- Work instructions:
The reply should hold nothing except the lines from the one with "wall art: none" through the end of the entries, duplicated exactly and with no pictures.

Indoor object tracking data
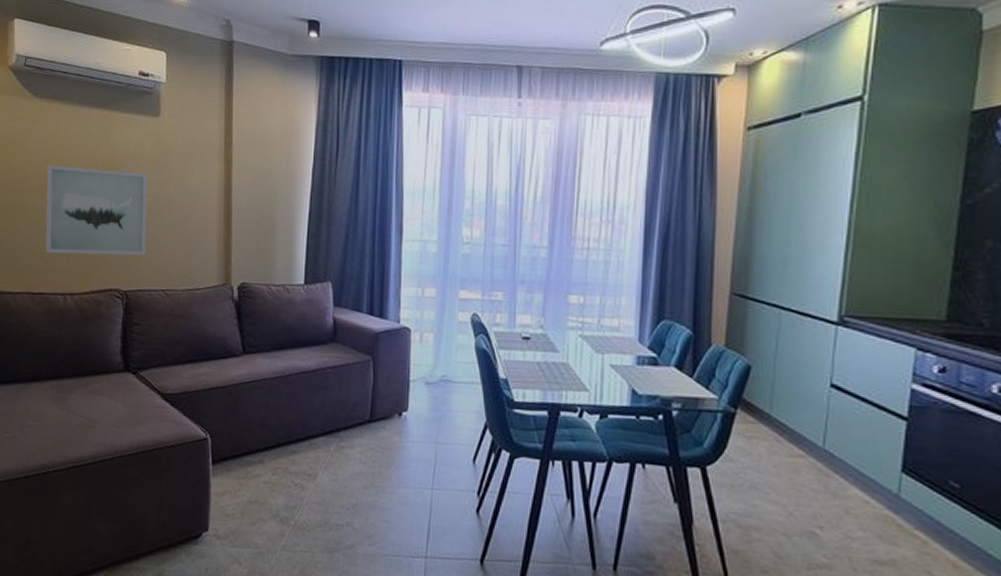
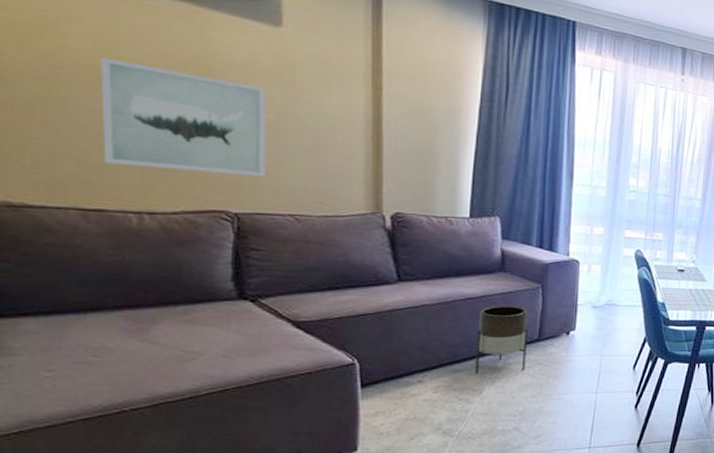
planter: none [310,380,359,458] -> present [475,305,528,375]

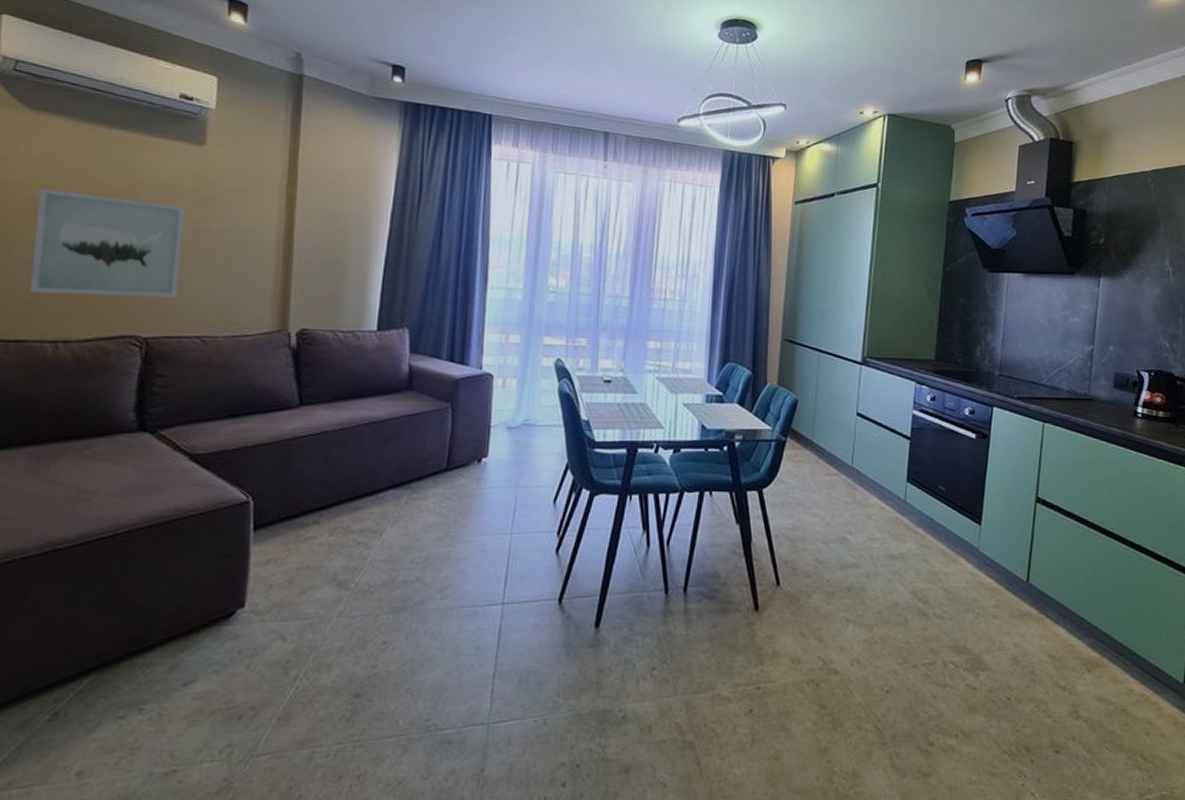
planter: present [475,305,528,375] -> none [376,430,435,513]

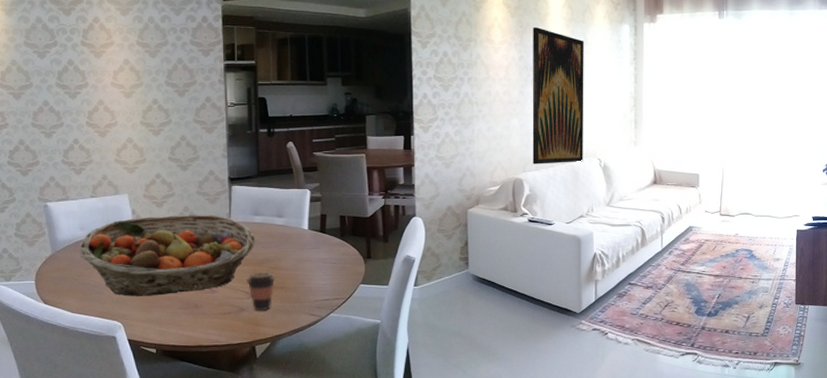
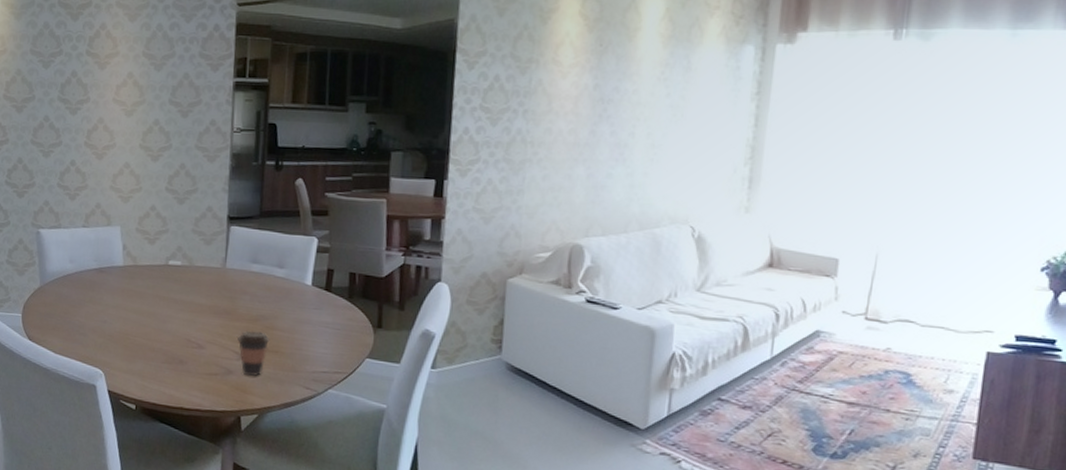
fruit basket: present [79,214,256,296] -> none [67,254,252,345]
wall art: present [532,27,584,164] -> none [599,46,686,230]

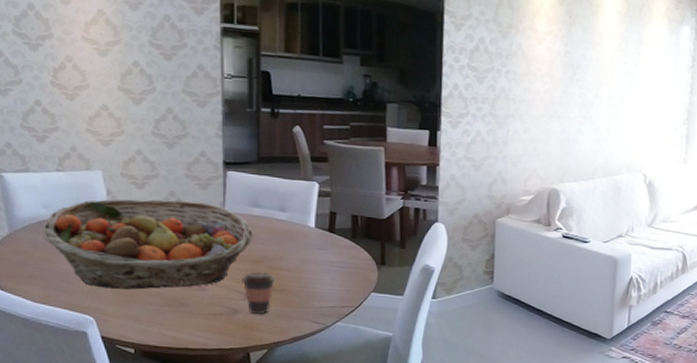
fruit basket: none [67,254,252,345] -> present [42,199,254,290]

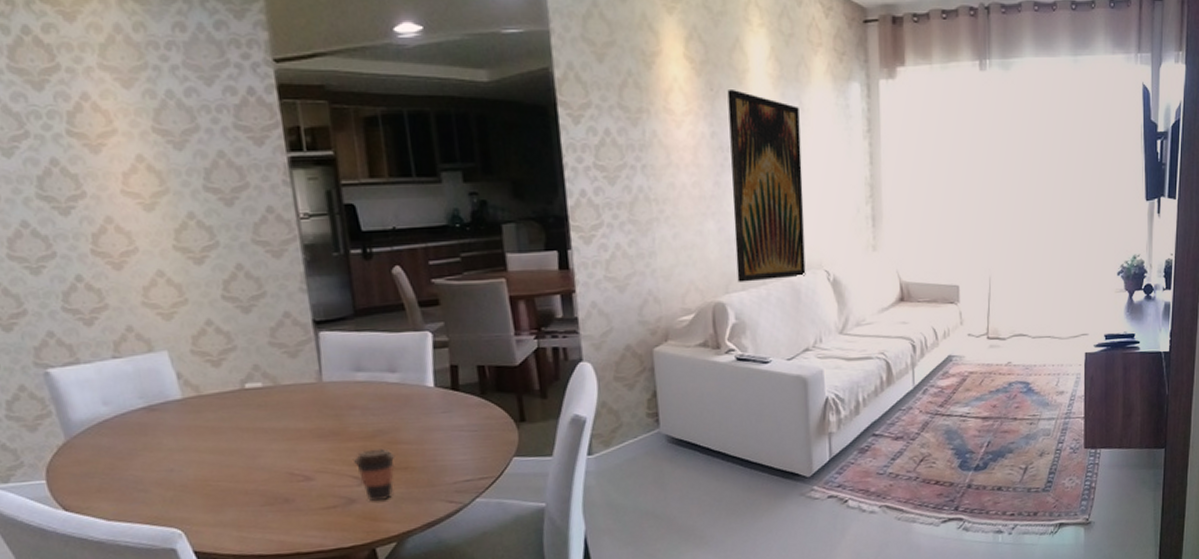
fruit basket: present [42,199,254,290] -> none [105,373,362,493]
wall art: none [571,19,639,177] -> present [727,90,806,283]

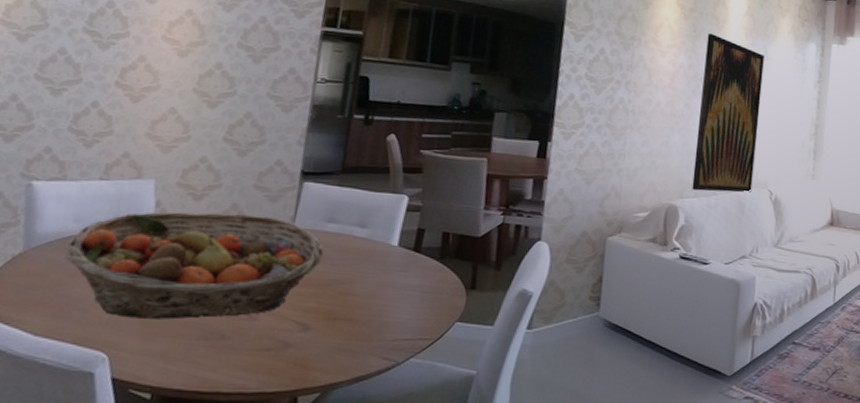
fruit basket: none [105,373,362,493] -> present [64,212,325,320]
coffee cup: present [354,448,396,501] -> none [301,297,343,348]

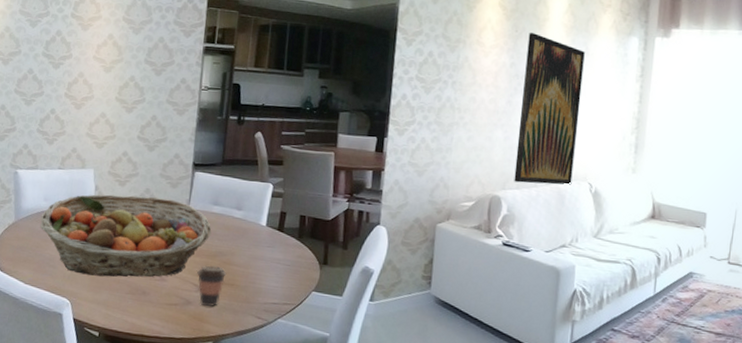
coffee cup: none [301,297,343,348] -> present [197,265,227,306]

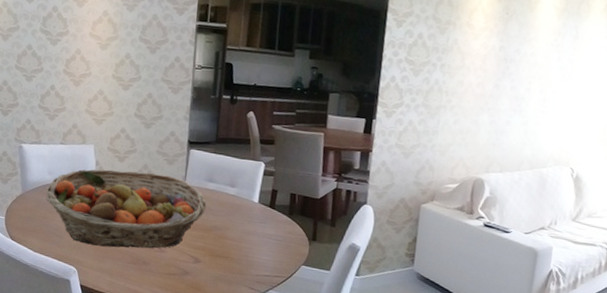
coffee cup: present [197,265,227,306] -> none [194,238,222,277]
wall art: present [514,33,585,185] -> none [497,15,575,170]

- Response:
wall art: none [571,19,639,177] -> present [727,90,806,283]

fruit basket: none [105,373,362,493] -> present [64,212,325,320]
coffee cup: present [354,448,396,501] -> none [301,297,343,348]

coffee cup: none [301,297,343,348] -> present [197,265,227,306]

coffee cup: present [197,265,227,306] -> none [194,238,222,277]
wall art: present [514,33,585,185] -> none [497,15,575,170]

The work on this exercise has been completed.